Thank you to all of you who served. It was a job well done!

Dan Pritchett
Valley Grace Church

Waynesboro needs a nice restaurant

To the editor:

Waynesboro is full of ordinary restaurants. The food is all basic mom-and-pop style. Very plain and boring. Waynesboro is not just a blue- collar town. Just drive out of town a mile in any direction.


The housing is anything but blue collar. We need a more upscale place to eat. If I want a good steak or crabcake, I have to drive to Frederick, Mercersburg or Hagerstown. As far as the bars go, they are not in the same market as a nice restaurant.

I have never been in them and never will. So all you bar owners, just be quiet and let us have a nice place to call our own.

James Thomas
Waynesboro, Pa.

Doctors will leave

To the editor:

The recent malpractice crisis affects all physicians alike. As a general internist, I frequently need the assistance of the specialists in Hagerstown to help me care for patients. If this crisis continues, I am afraid that the specialists may leave Hagerstown or stop working altogether. This will mean that for routine specialty care I will have to send my patients out of Hagerstown.

For the majority of my elderly patients, this will represent a real burden. Some of my elderly patients do not drive and depend on family members and friends for transportation.

If this situation becomes a reality, it will be very difficult to care for patients. I will also have to consider relocating my practice to a place where patients can have access to the care that we may be lacking.

I encourage all the citizens of Hagerstown to become involved in the malpractice crisis so that we can keep our medical community in Hagerstown.

Dr.

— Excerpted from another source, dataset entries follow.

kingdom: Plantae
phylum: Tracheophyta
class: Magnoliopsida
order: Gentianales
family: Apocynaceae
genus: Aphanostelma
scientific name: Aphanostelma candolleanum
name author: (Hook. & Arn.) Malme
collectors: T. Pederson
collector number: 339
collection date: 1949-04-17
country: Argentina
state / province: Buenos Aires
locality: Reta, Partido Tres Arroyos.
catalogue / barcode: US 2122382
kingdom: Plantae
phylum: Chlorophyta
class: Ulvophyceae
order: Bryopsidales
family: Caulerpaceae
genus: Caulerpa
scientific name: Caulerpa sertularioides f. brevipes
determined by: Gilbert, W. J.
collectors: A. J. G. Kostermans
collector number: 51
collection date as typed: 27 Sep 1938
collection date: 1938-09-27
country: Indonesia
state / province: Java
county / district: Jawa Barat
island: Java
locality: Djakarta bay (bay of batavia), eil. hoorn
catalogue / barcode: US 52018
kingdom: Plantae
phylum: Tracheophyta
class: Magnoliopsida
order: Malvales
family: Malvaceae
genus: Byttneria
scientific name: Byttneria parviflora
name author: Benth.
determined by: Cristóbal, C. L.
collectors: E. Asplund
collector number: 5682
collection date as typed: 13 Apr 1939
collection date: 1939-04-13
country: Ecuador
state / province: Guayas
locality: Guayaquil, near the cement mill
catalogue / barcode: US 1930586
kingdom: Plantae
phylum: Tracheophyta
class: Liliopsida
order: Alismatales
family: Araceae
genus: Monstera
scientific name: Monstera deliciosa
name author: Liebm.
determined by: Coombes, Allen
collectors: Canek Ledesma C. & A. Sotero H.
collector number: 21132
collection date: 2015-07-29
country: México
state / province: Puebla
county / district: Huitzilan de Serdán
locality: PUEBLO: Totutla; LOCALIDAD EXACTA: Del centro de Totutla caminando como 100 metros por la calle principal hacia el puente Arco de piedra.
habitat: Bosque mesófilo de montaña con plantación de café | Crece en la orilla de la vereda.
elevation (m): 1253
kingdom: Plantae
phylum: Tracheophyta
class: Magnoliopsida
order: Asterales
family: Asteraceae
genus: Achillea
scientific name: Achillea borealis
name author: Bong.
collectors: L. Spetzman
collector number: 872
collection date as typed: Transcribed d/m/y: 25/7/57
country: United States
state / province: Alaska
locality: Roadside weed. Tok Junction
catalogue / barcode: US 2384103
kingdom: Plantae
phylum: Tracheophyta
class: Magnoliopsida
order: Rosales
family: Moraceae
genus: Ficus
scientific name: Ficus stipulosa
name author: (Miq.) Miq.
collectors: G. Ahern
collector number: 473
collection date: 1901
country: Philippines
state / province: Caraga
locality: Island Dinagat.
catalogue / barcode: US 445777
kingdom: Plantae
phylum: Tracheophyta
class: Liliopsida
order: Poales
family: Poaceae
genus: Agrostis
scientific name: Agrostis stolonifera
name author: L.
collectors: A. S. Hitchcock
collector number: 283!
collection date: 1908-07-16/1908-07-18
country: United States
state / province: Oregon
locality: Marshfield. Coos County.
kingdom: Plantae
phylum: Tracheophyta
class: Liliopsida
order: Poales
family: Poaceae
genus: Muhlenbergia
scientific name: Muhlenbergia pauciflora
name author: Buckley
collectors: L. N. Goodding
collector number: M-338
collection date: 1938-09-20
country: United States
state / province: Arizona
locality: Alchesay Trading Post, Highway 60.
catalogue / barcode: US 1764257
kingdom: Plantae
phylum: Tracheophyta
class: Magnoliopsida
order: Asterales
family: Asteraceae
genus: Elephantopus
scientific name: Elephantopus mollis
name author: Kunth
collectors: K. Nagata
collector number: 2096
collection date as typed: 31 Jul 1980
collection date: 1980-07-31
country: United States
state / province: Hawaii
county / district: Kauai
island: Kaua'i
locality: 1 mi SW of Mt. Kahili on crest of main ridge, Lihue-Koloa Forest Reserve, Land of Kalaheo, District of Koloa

Samuel Chan

Be aware of breast cancer

To the editor:

This letter is one involving a sensitive topic, but one that I know can also save lives.

Thirty years ago my mother died of breast cancer at age 57. Sadly, she was basically "mutilated" in her treatment, to the extent that I vowed I would never receive treatment for breast cancer. (We were stationed at Patuxent River, Md. during all this.)

I am a 12-year brain cancer survivor and was privileged to have the medical care that I received here in Washington State. In truth, it has been beyond what one could imagine.

However, as a patient, I have always told my two main physicians, due to my mother, I would not have a mammogram. However I always had a yearly physical exam. Some months I even did my own exam but, I must admit, rarely. Why? Because I had told them that even if something was ever found, I would never have any breast surgery due to what I had experienced with my mother.

Then one day I checked myself, and found a mass. Yes, it is breast cancer. Yes, I have just had surgery. Yes, I am starting radiation. Why am I writing all this to you? Because this action can save lives. Please don't be a Mary Lowe.

Please do this:

1. Every year, have a mammogram.

2. Every month, carefully examine your breasts.

3. Even males can get breast cancer. Talk to your physician about this. Your life is important.

Mary Lowe
Wenatchee, Wash.

Funding a work in progress

To the editor:

In last week's generally accurate article in The Herald-Mail on COPT and PMDC's strategies for the future of Fort Ritchie, I want to correct one serious misunderstanding.

In speaking to reporter Tara Reilly, I did not say anything about Washington County paying for the proposed community center. What I did say was that, as part of its development plan, COPT supports the concept of a community center and will make the site available at no cost to the community.

In its plan, COPT stated that sources for funding construction and operation of such a facility have not yet been identified. Both COPT and PMDC are discussing ways to provide that funding, but we do not yet have answers. We are committed to finding those answers, and hope you and members of our communities will have patience until we do so.

George G.B. Griffin
Chairman, Board of Directors
PenMar Development Corporation

(Editor's Note: Mr. Griffin was not quoted as saying the county would or should pay for the community center. He was accurately quoted as saying he did not know who would or should pay for the community center. The Herald-Mail stands by its story.)